So, a bit of a non-standard request here. The situation builds off the discussion here (and I’m hoping some of the same participants can weigh in here — @avehtari @yuling 🙏)

We are running multiple time-series models that we would like to stack together using a bayesian stacking approach. Following the bayesian stacking approach, we would like to stack the models based on their out-of-sample predictive performance.

However, since it is a time series model, the out-of-sample cannot be leave-one-out, but has to be leave-future-out. The crux of the matter is that we would like to stack K models together based on their performance predicting the last N days of data.

The core problem is that in calculating the weights, we are using a model that has not seen the last N-days of data. But we want to stack together models that *have* seen the last N days of data.

What we had been doing is running 2 sets of K models; a set of K that sees the full dataset (`full`

), and a set of K that sees up to the last N days (`holdout`

). Then we compute stacking weights based on the `holdout`

set and then use those weights to stack the `full`

set. The implicit assumption here is that the posterior obtained in the `full`

set is the same posterior that would have been obtained by the `holdout`

set had they seen the full dataset.

This seemed reasonable. *However*, the issue is that our models are thoroughly in the regime explored in this paper.

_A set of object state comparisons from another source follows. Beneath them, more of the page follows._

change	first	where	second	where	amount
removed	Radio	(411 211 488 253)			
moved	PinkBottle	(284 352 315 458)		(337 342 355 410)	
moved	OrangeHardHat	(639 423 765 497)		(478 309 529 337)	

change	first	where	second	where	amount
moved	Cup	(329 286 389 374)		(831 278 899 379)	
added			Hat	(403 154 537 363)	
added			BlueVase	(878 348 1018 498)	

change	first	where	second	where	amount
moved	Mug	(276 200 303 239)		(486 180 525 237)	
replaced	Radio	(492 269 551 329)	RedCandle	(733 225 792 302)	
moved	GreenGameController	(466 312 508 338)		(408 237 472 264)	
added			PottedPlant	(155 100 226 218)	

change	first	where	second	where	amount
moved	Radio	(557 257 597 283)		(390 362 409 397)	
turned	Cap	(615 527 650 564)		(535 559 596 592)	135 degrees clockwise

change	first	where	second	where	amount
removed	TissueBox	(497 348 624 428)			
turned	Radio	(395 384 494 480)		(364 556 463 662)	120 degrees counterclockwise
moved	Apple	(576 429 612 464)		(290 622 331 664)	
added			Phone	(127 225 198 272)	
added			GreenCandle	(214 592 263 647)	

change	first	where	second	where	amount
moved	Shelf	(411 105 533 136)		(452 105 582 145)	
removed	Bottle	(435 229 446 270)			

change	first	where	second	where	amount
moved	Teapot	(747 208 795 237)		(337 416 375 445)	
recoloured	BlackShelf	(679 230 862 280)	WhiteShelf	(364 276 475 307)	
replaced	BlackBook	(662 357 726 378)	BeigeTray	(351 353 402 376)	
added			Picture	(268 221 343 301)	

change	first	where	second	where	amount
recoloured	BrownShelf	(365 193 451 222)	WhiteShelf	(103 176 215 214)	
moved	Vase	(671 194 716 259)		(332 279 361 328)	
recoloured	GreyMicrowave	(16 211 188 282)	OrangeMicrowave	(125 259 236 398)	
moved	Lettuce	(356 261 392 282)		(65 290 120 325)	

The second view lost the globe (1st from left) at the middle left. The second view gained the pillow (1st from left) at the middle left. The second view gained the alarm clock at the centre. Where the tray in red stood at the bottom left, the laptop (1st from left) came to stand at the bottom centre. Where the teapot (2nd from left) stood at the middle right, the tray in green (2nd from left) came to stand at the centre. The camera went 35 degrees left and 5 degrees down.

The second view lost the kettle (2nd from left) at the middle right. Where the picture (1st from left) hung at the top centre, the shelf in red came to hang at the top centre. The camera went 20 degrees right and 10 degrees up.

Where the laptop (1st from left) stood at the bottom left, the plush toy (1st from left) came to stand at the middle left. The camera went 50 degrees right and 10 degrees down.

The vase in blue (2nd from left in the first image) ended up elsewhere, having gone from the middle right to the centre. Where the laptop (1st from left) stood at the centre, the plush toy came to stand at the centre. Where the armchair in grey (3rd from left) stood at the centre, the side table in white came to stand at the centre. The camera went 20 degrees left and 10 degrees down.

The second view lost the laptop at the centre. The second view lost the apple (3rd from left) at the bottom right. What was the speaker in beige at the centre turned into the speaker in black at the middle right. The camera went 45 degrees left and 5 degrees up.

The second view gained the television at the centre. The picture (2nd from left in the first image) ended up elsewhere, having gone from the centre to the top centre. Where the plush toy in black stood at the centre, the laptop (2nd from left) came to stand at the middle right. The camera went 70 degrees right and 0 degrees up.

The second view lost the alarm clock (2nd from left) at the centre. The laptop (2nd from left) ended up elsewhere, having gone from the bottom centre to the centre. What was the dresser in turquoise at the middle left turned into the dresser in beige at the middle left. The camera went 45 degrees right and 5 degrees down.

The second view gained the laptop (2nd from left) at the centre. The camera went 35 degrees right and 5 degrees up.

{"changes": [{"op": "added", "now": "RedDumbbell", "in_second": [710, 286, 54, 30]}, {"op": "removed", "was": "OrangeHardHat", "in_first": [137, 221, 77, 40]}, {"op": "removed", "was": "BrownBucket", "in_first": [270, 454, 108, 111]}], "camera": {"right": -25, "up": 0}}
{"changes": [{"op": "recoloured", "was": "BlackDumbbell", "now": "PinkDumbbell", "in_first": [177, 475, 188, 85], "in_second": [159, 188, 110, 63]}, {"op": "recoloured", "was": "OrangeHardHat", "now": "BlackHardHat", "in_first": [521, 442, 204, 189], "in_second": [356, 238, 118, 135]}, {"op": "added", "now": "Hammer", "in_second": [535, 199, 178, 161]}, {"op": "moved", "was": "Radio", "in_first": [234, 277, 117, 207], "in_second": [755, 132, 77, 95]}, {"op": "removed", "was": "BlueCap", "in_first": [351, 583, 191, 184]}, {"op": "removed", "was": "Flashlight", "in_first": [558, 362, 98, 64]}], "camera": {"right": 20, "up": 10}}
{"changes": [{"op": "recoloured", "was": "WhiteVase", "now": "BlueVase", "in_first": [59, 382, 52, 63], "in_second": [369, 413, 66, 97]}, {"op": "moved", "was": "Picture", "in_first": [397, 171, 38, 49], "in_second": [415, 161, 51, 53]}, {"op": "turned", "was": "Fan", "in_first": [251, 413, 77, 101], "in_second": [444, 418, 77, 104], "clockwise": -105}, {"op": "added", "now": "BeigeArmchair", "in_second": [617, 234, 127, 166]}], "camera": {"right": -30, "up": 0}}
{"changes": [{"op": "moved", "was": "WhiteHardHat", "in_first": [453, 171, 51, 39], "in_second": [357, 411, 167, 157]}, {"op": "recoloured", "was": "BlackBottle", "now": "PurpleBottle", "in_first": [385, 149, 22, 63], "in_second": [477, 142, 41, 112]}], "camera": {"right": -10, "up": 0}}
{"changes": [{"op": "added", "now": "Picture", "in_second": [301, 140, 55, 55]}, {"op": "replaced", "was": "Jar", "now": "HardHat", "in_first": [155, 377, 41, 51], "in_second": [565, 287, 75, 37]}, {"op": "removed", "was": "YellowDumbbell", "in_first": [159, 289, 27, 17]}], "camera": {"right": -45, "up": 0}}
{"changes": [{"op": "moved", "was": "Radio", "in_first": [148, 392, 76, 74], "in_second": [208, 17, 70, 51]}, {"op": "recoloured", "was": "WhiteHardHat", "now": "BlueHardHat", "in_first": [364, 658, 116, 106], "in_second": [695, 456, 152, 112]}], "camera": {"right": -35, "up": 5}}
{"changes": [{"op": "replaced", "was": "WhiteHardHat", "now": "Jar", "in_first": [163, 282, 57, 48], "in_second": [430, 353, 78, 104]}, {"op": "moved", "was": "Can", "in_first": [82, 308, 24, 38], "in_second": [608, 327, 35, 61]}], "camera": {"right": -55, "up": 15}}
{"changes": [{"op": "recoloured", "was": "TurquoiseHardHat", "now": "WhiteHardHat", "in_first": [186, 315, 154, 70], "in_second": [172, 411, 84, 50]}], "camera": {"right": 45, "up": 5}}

That is, at least sometimes, our chains saturate the treedepth, only explore a part of the posterior distribution, don’t mix, we don’t obtain Rhat=1, etc. Crucially, this means that the assumption laid out above (that the posterior obtained by `full`

is the same as would have been obtained by `holdout`

) no longer holds because the region of the posterior explored by any given chain is somewhat random.

So, due to the non-mixing of the chains, we would like to apply chain-level stacking as described in the paper linked-to in the previous paragraph. But, I don’t see a way to create stacking weights by evaluating the N day holdout performance of a chain, and then use those weights on chains that have seen the last N days. They would be different chains.

I had thought that the leave-future-out vignette was fit-to-purpose, but unfortunately it does not seem to be, given that the point of this vignette generally seems to be to approximate what a model fit on days 1 through L would have predicted on days (L+J) to (L+J+M); e.g., approximating the M-step-ahead performance of the model when it is actually M+J steps ahead, which is sort of the reverse of the challenge here, which is to approximate the M-step-ahead performance of the model when has actually seen M-steps ahead.

I am curious if anyone has any thoughts or ideas here!